(Task requirements):
Tally how many lines of the material below contain the string "series", treating uppercase and lowercase as different, and reply with that number alone.

(Records for this task):
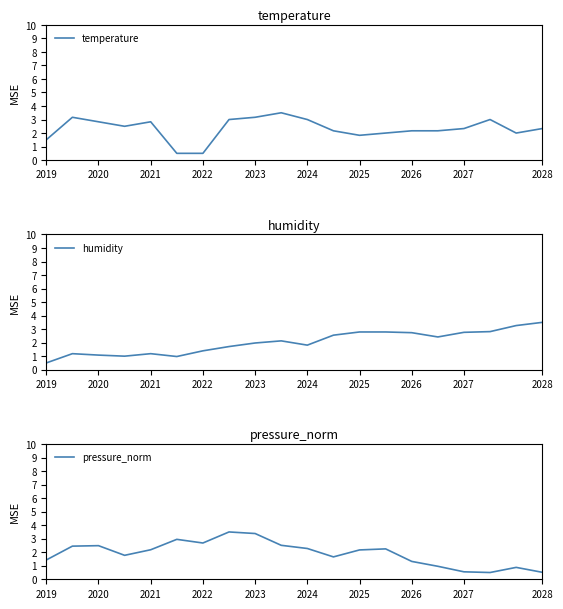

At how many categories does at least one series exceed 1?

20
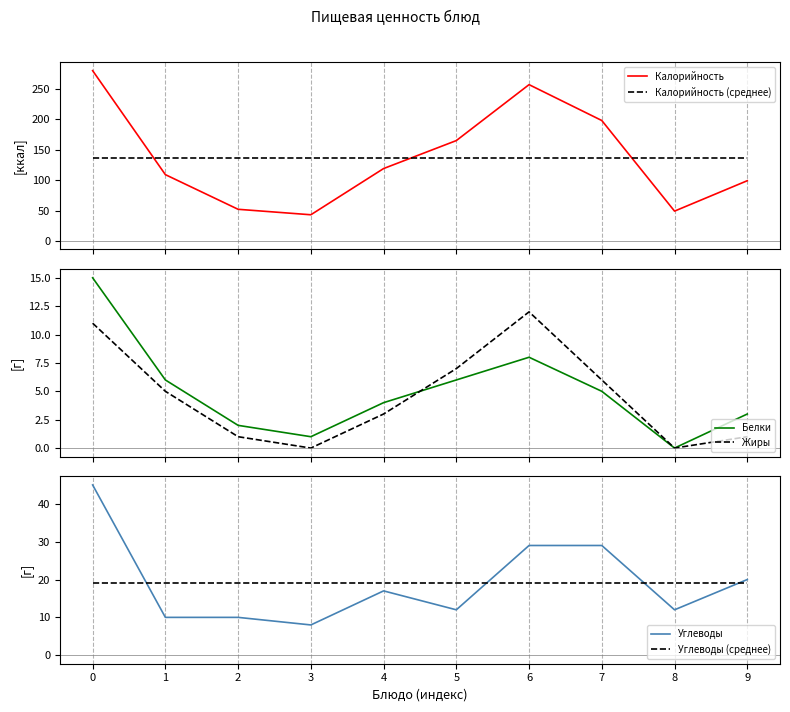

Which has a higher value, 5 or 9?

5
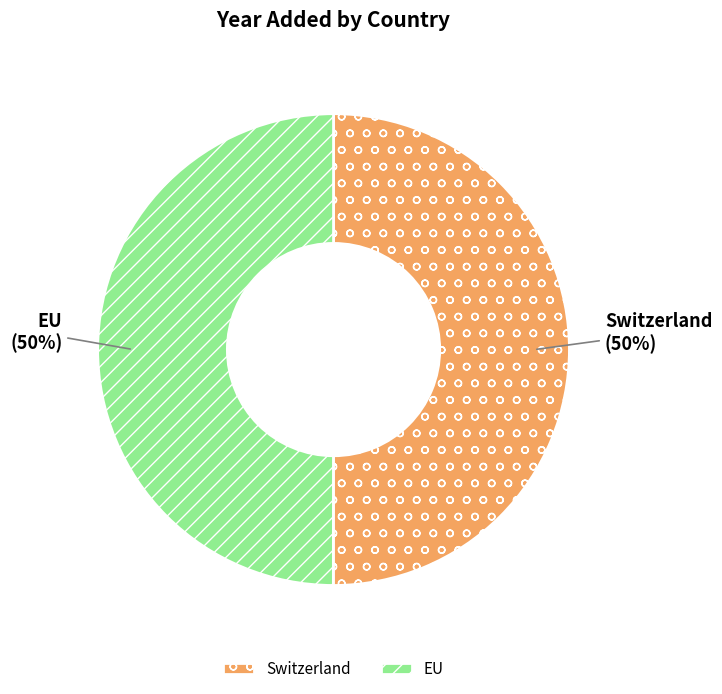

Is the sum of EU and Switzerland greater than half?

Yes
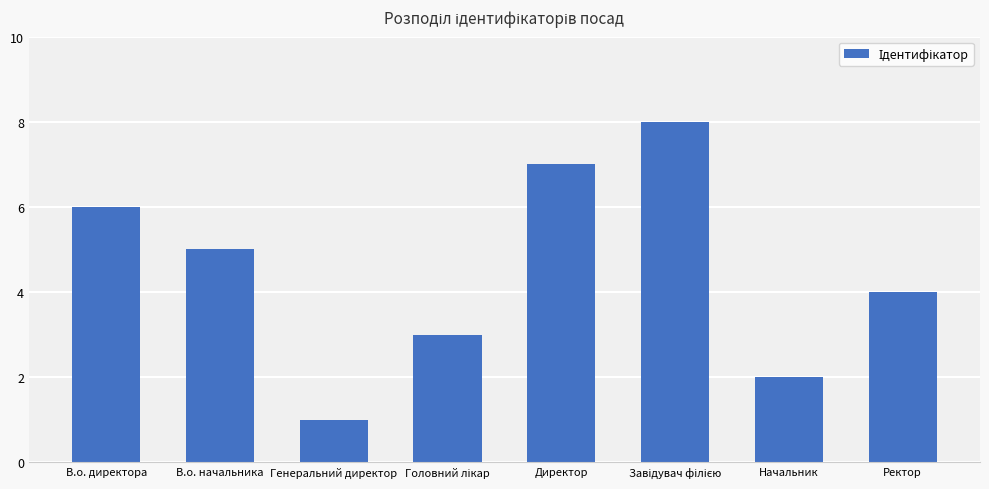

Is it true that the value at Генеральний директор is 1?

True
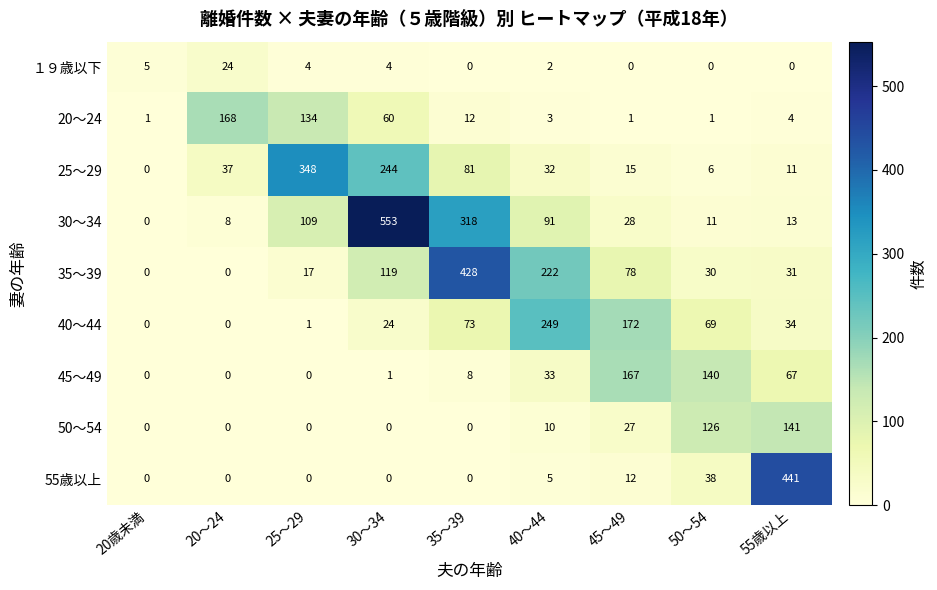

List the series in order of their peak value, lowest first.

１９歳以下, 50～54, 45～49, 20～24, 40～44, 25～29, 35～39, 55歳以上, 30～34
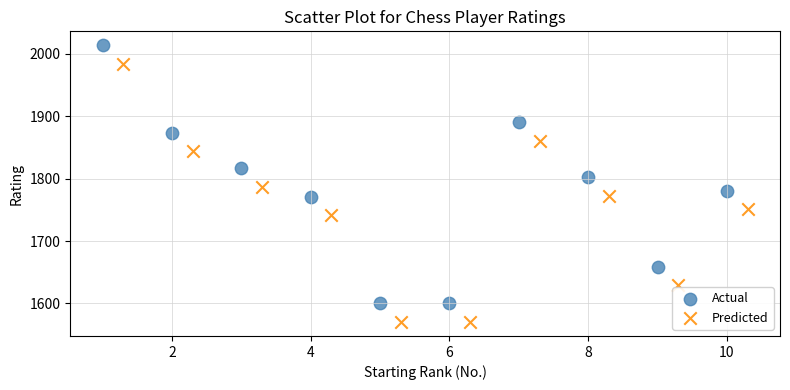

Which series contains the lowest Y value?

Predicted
---
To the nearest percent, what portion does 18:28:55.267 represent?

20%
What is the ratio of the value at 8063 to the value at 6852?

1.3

(Final answer):
3